Des victimes peuvent devenir des bourreaux. Une histoire que raconte Jérôme Ferrari dans son sixième roman, Où j’ai laissé mon âme, Prix France Télévisions 2010. Un œuvre d’une très grande force sur la guerre d’Algérie, où l’auteur dépeint la psychologie de deux militaires, André Degorce et Horace Andreani réduits, tour à tour, à devenir tortionnaires pour sauver leurs peaux.

Pour Andreani, l’un de deux narrateurs (qui détaillent leur états d’âme dans des chapitres bien distincts), le lecteur comprend assez vite que la frontière entre l’idolâtrie qu’il disait ressentir envers son capitaine Degorce sur le front et la haine qu’il lui voue aujourd’hui est extrêmement poreuse.

1957, Alger. En effet, le capitaine André Degorce retrouve le lieutenant Horace Andreani avec lequel il a affronté l’horreur des combats puis de la détention en Indochine. Aujourd’hui, Andreani est passé du statut de victime à celui de tortionnaire. Assumant parfaitement sa position, il reproche âprement à son ancien capitaine de ne pas avoir le même état d’esprit. Degorce, lui, semble rongé par le remords et la honte. « Je ne suis pas en paix », lit-on sous la plume de Jérôme Ferrari. L’insensibilité et le mépris qui caractérisaient Degorce en Algérie se seraient-ils transférés sur son lieutenant ? Comme par vengeance, « Vous m’avez blessé tant de fois », Andreani lui envoie en plein visage tous ses souvenirs, notamment une phrase que Degorce lui aurait lancée : « Un jour, cette guerre sera finie et vous et moi, nous serons de nouveau assis l’un en face de l’autre (…) et nous pourrons parler cette fois. Nous pourrons nous dire tout ce que nous n’aurons pas eu le temps de nous dire ici ».
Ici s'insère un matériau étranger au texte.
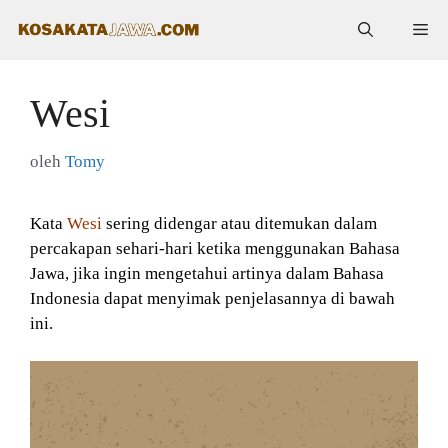
Langsung
Me
ke
isi
Wesi
oleh
Tomy
Kata
Wesi
sering didengar atau ditemukan dalam
percakapan sehari-hari ketika menggunakan Bahasa
Jawa, jika ingin mengetahui artinya dalam Bahasa
Indonesia dapat menyimak penjelasannya di bawah
ini.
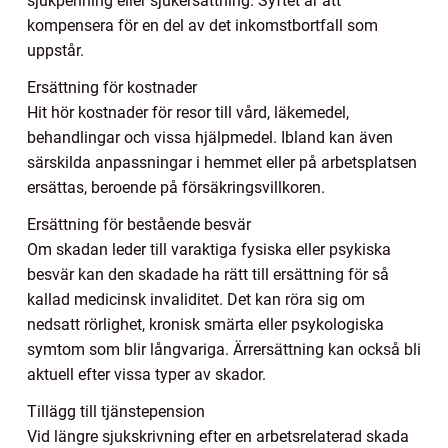
sjukpenning eller sjukersättning. Syftet är att
kompensera för en del av det inkomstbortfall som
uppstår.
Ersättning för kostnader
Hit hör kostnader för resor till vård, läkemedel,
behandlingar och vissa hjälpmedel. Ibland kan även
särskilda anpassningar i hemmet eller på arbetsplatsen
ersättas, beroende på försäkringsvillkoren.
Ersättning för bestående besvär
Om skadan leder till varaktiga fysiska eller psykiska
besvär kan den skadade ha rätt till ersättning för så
kallad medicinsk invaliditet. Det kan röra sig om
nedsatt rörlighet, kronisk smärta eller psykologiska
symtom som blir långvariga. Ärrersättning kan också bli
aktuell efter vissa typer av skador.
Tillägg till tjänstepension
Vid längre sjukskrivning efter en arbetsrelaterad skada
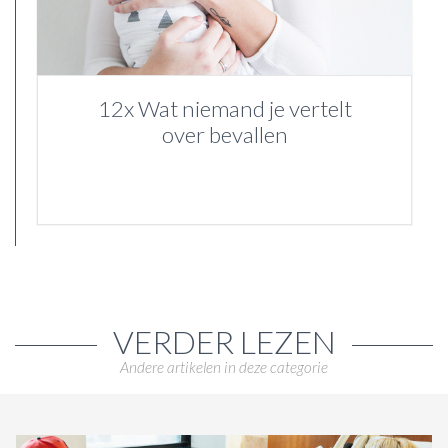
12x Wat niemand je vertelt
over bevallen
VERDER LEZEN
Andere artikelen in deze categorie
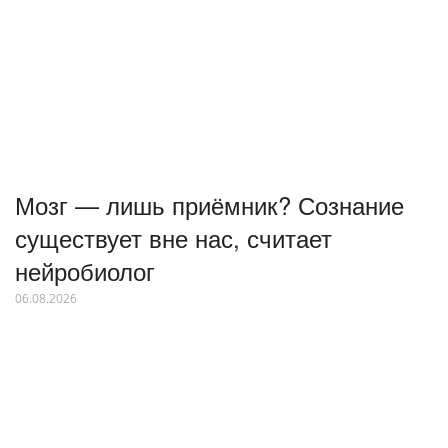
Мозг — лишь приёмник? Сознание
существует вне нас, считает
нейробиолог
06.08.2026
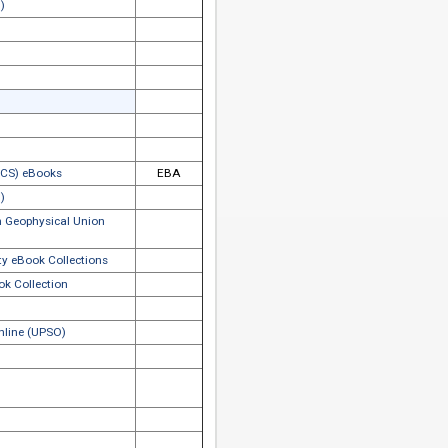
ishing Services eBooks
oks Online (CBO)
lag eBooks
ary
 E-Book Library
mical Society (ACS) eBooks
EBA
ies E-Book (HEB)
Library - American Geophysical Union
ematical Society eBook Collections
ss Archive eBook Collection
ibrary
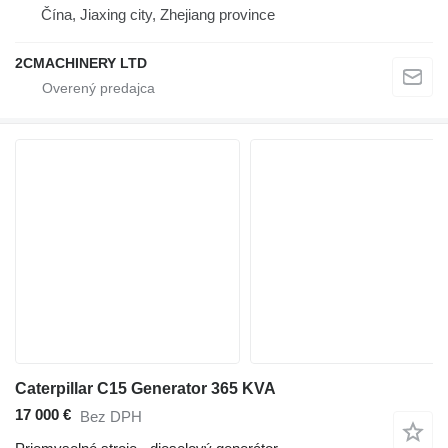
Čína, Jiaxing city, Zhejiang province
2CMACHINERY LTD
Caterpillar C15 Generator 365 KVA
17 000 €
Bez DPH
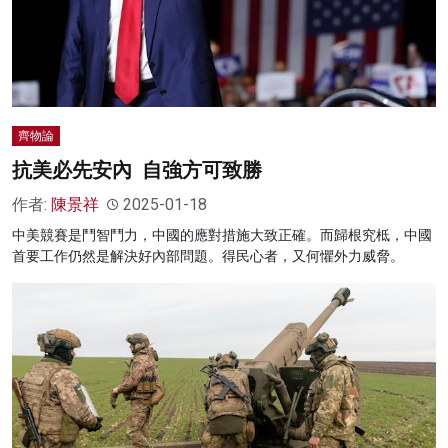
齊物論
抗美必先安內 自強方可致勝
作者:
陳景祥
2025-01-18
中美競賽是鬥智鬥力，中國的應對措施大致正確。而歸根究柢，中國
首要工作仍然是解決好內部問題。得民心者，又何懼外力威脅。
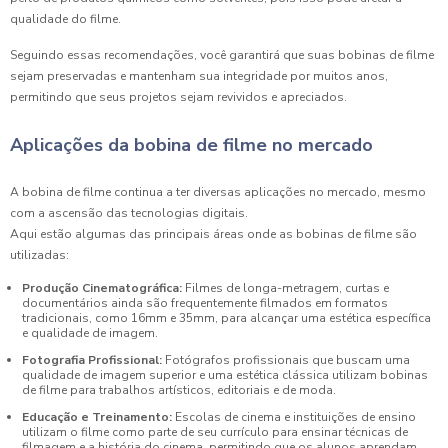
qualidade do filme.
Seguindo essas recomendações, você garantirá que suas bobinas de filme
sejam preservadas e mantenham sua integridade por muitos anos,
permitindo que seus projetos sejam revividos e apreciados.
Aplicações da bobina de filme no mercado
A bobina de filme continua a ter diversas aplicações no mercado, mesmo
com a ascensão das tecnologias digitais.
Aqui estão algumas das principais áreas onde as bobinas de filme são
utilizadas:
Produção Cinematográfica:
Filmes de longa-metragem, curtas e
documentários ainda são frequentemente filmados em formatos
tradicionais, como 16mm e 35mm, para alcançar uma estética específica
e qualidade de imagem.
Fotografia Profissional:
Fotógrafos profissionais que buscam uma
qualidade de imagem superior e uma estética clássica utilizam bobinas
de filme para trabalhos artísticos, editoriais e de moda.
Educação e Treinamento:
Escolas de cinema e instituições de ensino
utilizam o filme como parte de seu currículo para ensinar técnicas de
filmagem e a história do cinema, permitindo que os alunos aprendam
Jérôme Ferrari, avec une glaçante intransigeance et dans une écriture pénétrante, invite le lecteur à s’interroger sur les ravages psychologiques qu’une guerre peut causer sur l’équilibre humain. Le soldat serait-il condamné à se déshumaniser pour affronter les affres de sa violence ? C’est la question que je me suis posée refermant la quatrième de couverture de ce livre-choc. Bien sûr, une multitude d’interprétations découle de cette lecture. Peut-être analyserez-vous l’histoire différemment ? Quelque soit votre ressenti, vous apprécierez sans doute la qualité de l’écriture et admettrez la difficulté de ce sujet : la nature fait se déshumaniser les combattants par temps de guerre pour les protéger d’une souffrance morale trop intense. Soit, mais le cas de Degorce montre que l’âme ne se guérit pas à coups de placébo. Sa froideur et son intransigeance ne l’ont prémuni qu’un temps. Aujourd’hui, 1957 : il est détruit.

On imagine donc le sort de Horace Andreani. La nature revient indubitablement.